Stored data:
※ ※ ※

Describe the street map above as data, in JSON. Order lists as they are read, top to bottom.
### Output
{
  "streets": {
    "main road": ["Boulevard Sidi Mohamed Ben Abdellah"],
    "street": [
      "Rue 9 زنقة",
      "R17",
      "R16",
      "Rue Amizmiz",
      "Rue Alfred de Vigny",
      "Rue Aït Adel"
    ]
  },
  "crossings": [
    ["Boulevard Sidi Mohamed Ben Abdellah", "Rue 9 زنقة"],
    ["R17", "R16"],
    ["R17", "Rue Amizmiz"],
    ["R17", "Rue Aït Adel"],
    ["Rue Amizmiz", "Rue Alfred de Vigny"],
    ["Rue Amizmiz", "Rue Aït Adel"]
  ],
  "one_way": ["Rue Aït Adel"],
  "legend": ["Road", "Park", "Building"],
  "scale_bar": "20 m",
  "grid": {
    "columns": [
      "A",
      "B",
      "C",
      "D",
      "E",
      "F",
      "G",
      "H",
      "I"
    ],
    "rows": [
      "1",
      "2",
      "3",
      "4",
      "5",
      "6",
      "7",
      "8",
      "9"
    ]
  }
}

※ ※ ※

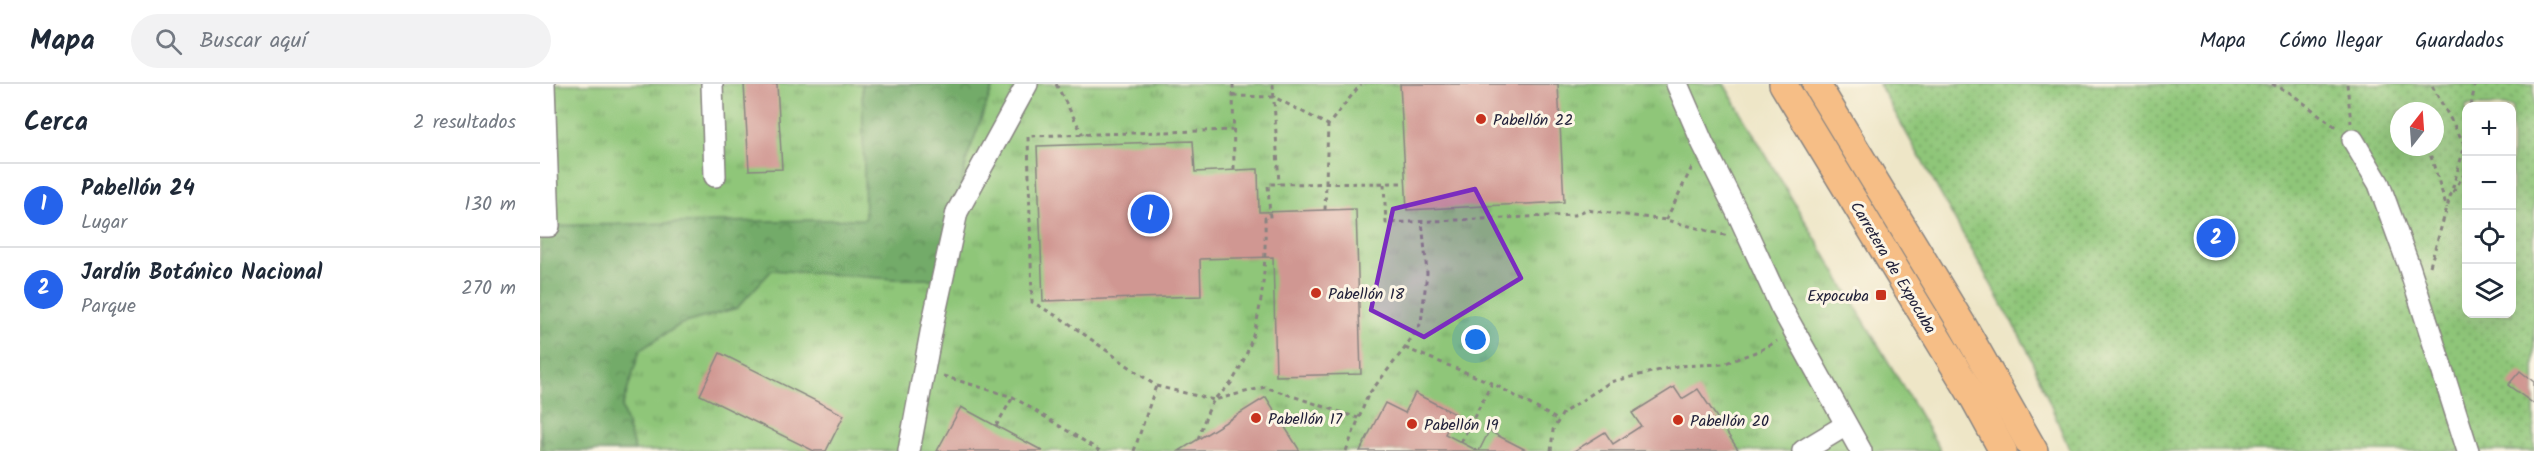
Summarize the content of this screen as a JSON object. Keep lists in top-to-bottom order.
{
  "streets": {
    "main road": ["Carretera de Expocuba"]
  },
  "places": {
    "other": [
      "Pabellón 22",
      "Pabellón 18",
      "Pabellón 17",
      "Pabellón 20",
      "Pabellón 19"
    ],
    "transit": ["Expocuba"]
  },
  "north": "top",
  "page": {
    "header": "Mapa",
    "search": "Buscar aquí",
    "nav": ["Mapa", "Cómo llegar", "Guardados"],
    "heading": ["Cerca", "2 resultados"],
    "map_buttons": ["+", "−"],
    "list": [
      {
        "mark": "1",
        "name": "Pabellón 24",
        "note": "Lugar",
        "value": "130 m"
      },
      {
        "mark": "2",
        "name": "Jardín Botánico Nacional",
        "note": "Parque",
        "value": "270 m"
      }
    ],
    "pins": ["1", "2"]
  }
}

※ ※ ※

# WORK INSTRUCTION
Report, for the data above, every line in which the string "name" appears.

# YOUR RESPONSE
        "name": "Pabellón 24",
        "name": "Jardín Botánico Nacional",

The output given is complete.